WRAP: UK food sector ‘needs to pick up the pace’ on waste

 In General News

UK businesses diverted £300m worth of food from waste this year, but the sector needs to accelerate action if it is to meet the Courtauld Commitment’s environmental targets for 2025.

The pandemic has presented new challenges and opportunities for addressing food waste

The pandemic has presented new challenges and opportunities for addressing food waste

That is according to WRAP’s latest annual review of the Commitment, which is designed to help businesses reduce their waste in line with the UN’s Sustainable Development Goals (SDGs) – a process which will also reduce their climate impact.

As 2020 is not a formal reporting year for the Commitment, the updated review does not provide in-depth data on a company-by-company basis. However, it reveals that signatories of WRAP’s food waste reduction roadmap have collectively prevented 180,000 tonnes of food from becoming waste in the past 12 months and values this food at £300m+.

Launched in September 2018 as a collaborative effort between WRAP and IGD, the Roadmap was designed to help large businesses across all parts of the UK’s food value chain to halve food waste across their operations, in line with Sustainable Development Goal (SDG) 12.3. Some 70 businesses signed up to the Roadmap this year.

WRAP praises these businesses in the report, for showing ambition and accountability in spite of the challenges posed by lockdown restrictions. It also states that businesses are improving and expanding efforts to engage the general public on food waste, given that most food waste in the UK happens at home, and to champion sustainable water stewardship. On the latter, more than 80 Courtauld signatories undertook water replenishment programmes this year, collectively delivering 750 million litres of water.
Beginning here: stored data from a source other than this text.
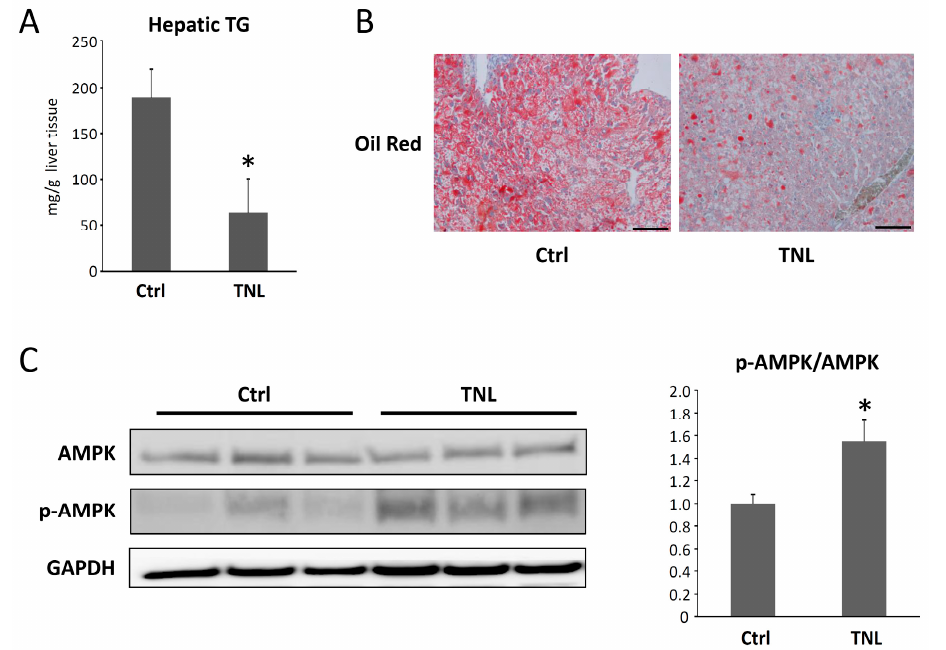
Figure 2. Effects of teneligliptin on hepatic steatosis and the levels of AMPK and p-AMPK in the livers of experimental mice. ( A ) Hepatic lipids were extracted from liver samples, and intrahepatic triglyceride (TG) levels were measured ( n = 6); ( B ) steatosis in frozen liver sections from experimental mice treated with or without teneligliptin was analyzed with Oil Red O staining. Bar, 100 μ m; ( C ) Total proteins were extracted from the livers of experimental mice, and the expression levels of AMPK and p-AMPK proteins were examined by Western blot analysis using the respective antibodies. GAPDH served as a loading control ( left panel). Band intensities were quantified using densitometry. After the average of band intensity ratios of p-AMPK to GAPDH and AMPK to GAPDH were calculated in each sample, the ratios of these calculated values, which was expressed as p-AMPK/AMPK, were determined ( right panel). Similar results were obtained in repeat experiments. The values are expressed as the mean ± SD. * p < 0.05 versus the control group.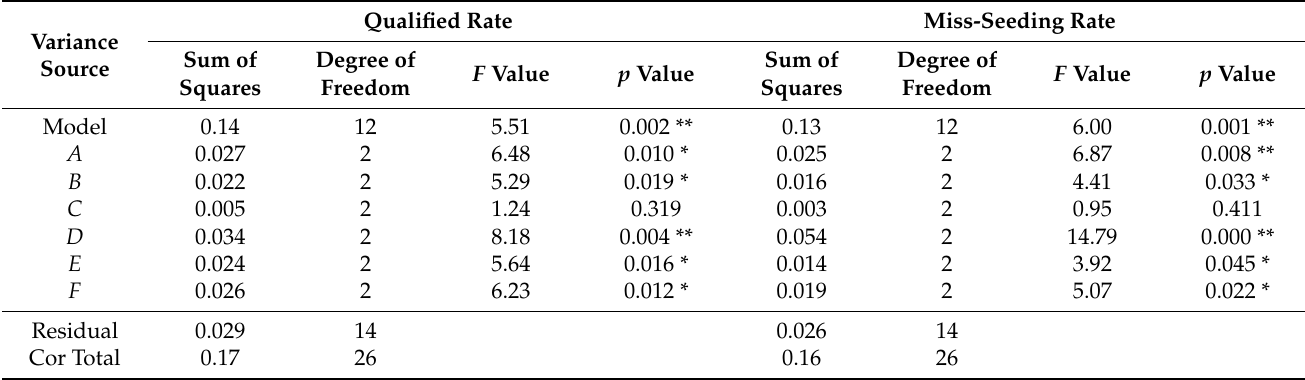
Table 3. Variance analysis of simulation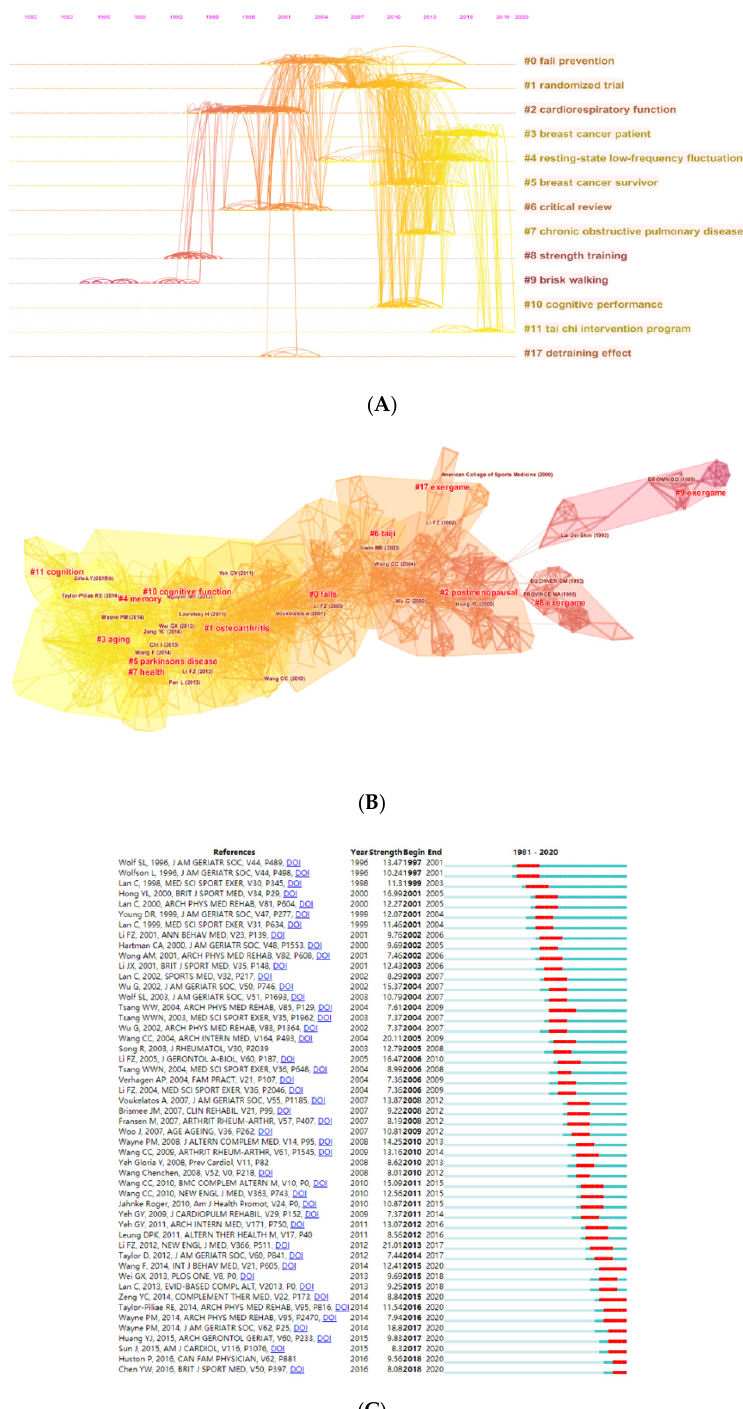
Figure 4. ( A ) Map of timeline view based on the reference co-citation analysis in the field of Tai Chi research; ( B ) Map of cluster view based on the reference co-citation analysis in the field of Tai Chi research; ( C ) Map of the top 50 burst references based on the reference co-citation analysis in the field of Tai Chi research.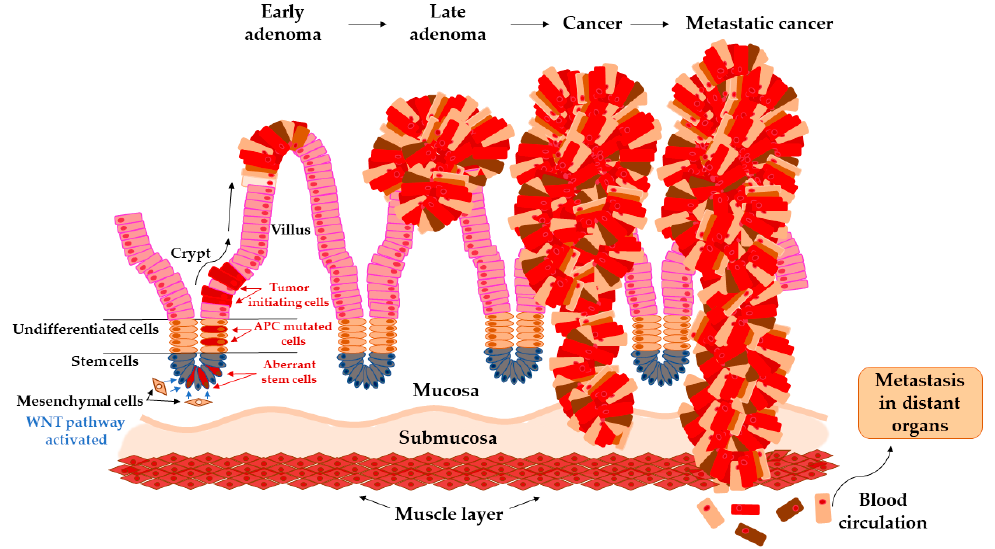
Figure 1. Arise of tumor-initiating cells from aberrant colon crypt and subsequent transition of early adenoma to metastatic cancer.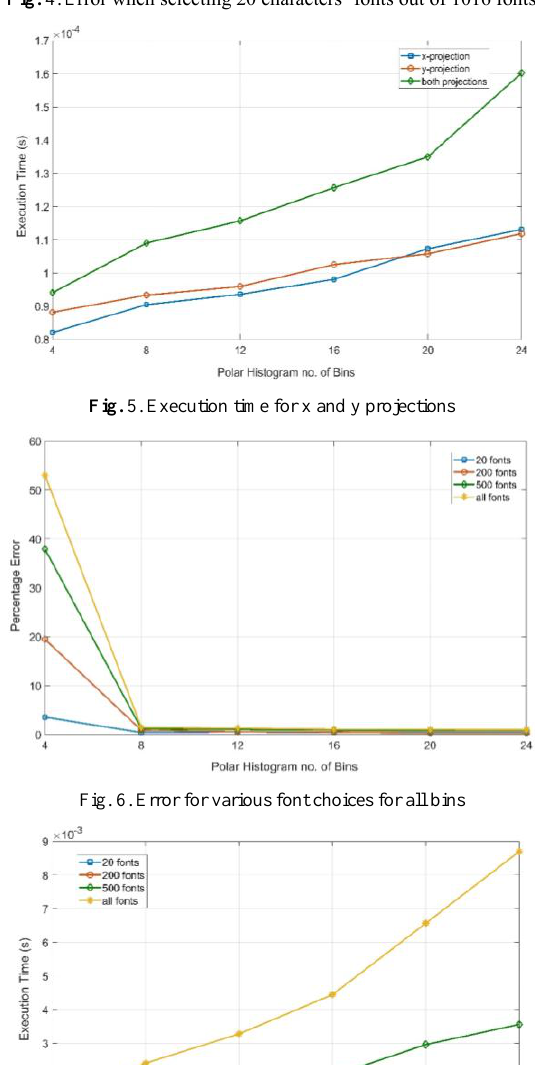
Fig. 4. Error when selecting 20 characters’ fonts out of 1016 fonts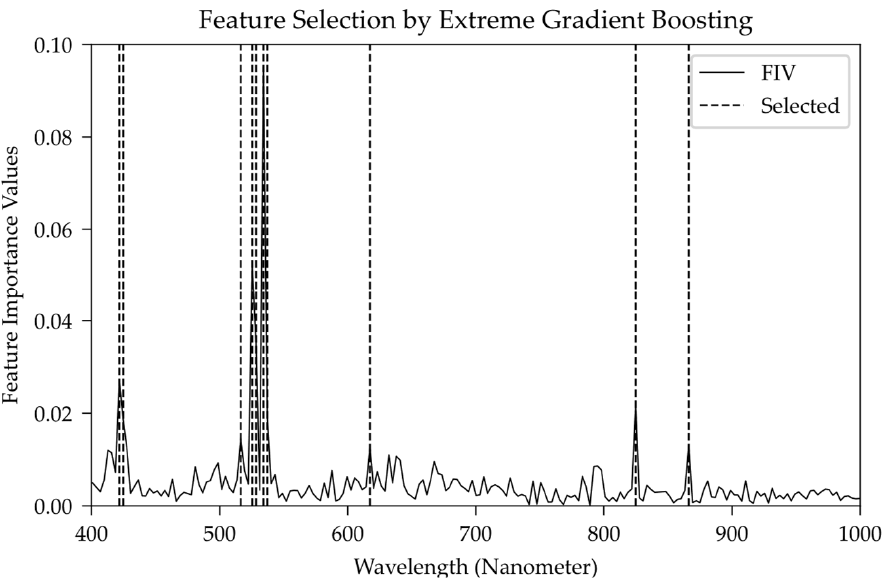
Figure 4. All bands’ FIV values and the selected ten crux bands.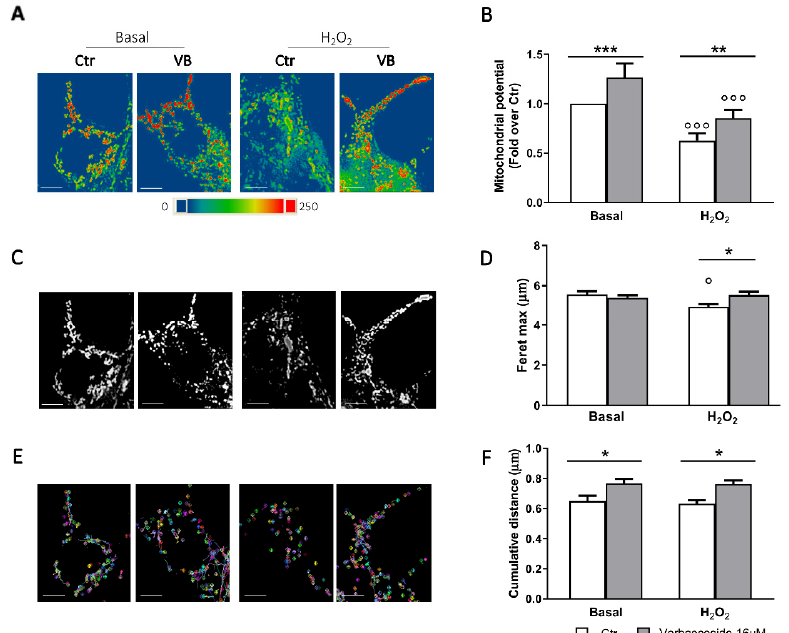
Figure 4. Verbascoside modulates mitochondrial activity, morphology and dynamics. Mouse β tc3 cells were treated with 16 µ M verbascoside (VB) for 5 days and then loaded with 100 nM MitoSpy ™ Orange CMTMRos. ( A ) Representative images of mitochondria in pseudocolors are shown (blue low intensity, red high intensity). Bar: 5 µ m. ( B ) Quantitative analysis of mitochondrial membrane potential measured by fluorimetry (551/576 nm Ex/Em). Data (mean ± SD) were normalized to mitochondrial mass and expressed as fold change over control (n = 4 independent experiments). (Two-way ANOVA post-hoc Tukey’s test ◦◦◦ p < 0.0001 H 2 O 2 vs. Basal; ** p = 0.002, ***p = 0.0002 VB vs. Ctr). ( C ) Representative epifluorescence images of mitochondria are shown. Bar: 5 µ m. ( D ) Quantitative analysis of mitochondrial Feret’s maximum diameter ( µ m); bars illustrate the average responses ± SEM (n = 10-15 cells in three independent experiments). (Two-way ANOVA, post-hoc Tukey’s test. ◦ p = 0.02 H 2 O 2 vs. Basal; * p = 0.02 VB vs. Ctr). ( E ) Video tracking of mitochondrial movements during the 30 s record. Bar: 5 µ m. ( F ) Quantitative analyses of mitochondria movements. Bars illustrate the average response (cumulative distance) ± SEM of three independent experiments. (Two-way ANOVA, post-hoc Tukey’s test. * p = 0.02 VB vs.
Nonetheless, WRAP is warning that the national food and beverage sector, as a whole, is failing to align with the Commitment’s aims. Further action on food waste at farms and in homes is needed if the sector is to cut food waste by 20% across the value chain, according to the report.

Another area where progress has been slow is reducing emissions associated with the production and consumption of food. A 20% reduction is also targeted here. WRAP is urging businesses to improve their data by implementing a single set of requests to suppliers for climate information.

Additionally, WRAP believes more work is needed on the Commitment’s water stewardship targets. Only one-third of signatories are supporting collective action projects on this issue. The organisation will now work to develop a Roadmap on water security, which will take a similar format to the food waste roadmap.

“The global pandemic has tested us like nothing we have faced before in our lifetimes; It has pushed supply chains and services to breaking point, but it has also unleashed innovative thinking and decisive action,” WRAP’s chief executive Marcus Gover said.

“We now need to harness that agility and ingenuity to tackle the greatest challenges of our generation: fixing our unsustainable global food system so that it enables both people and planet to thrive.”

Food for thought

WRAP, along with other groups including the British Retail Consortium, is currently supporting a new network of “food waste champions” set up to address food waste and poverty during Covid-19 and beyond.

Businesses involved in the network include Bakkavor, Greencore, Mars, Nestle, Nomad Foods, Premier Foods, Samworth Brothers, Unilever and Upfield and Coca-Cola.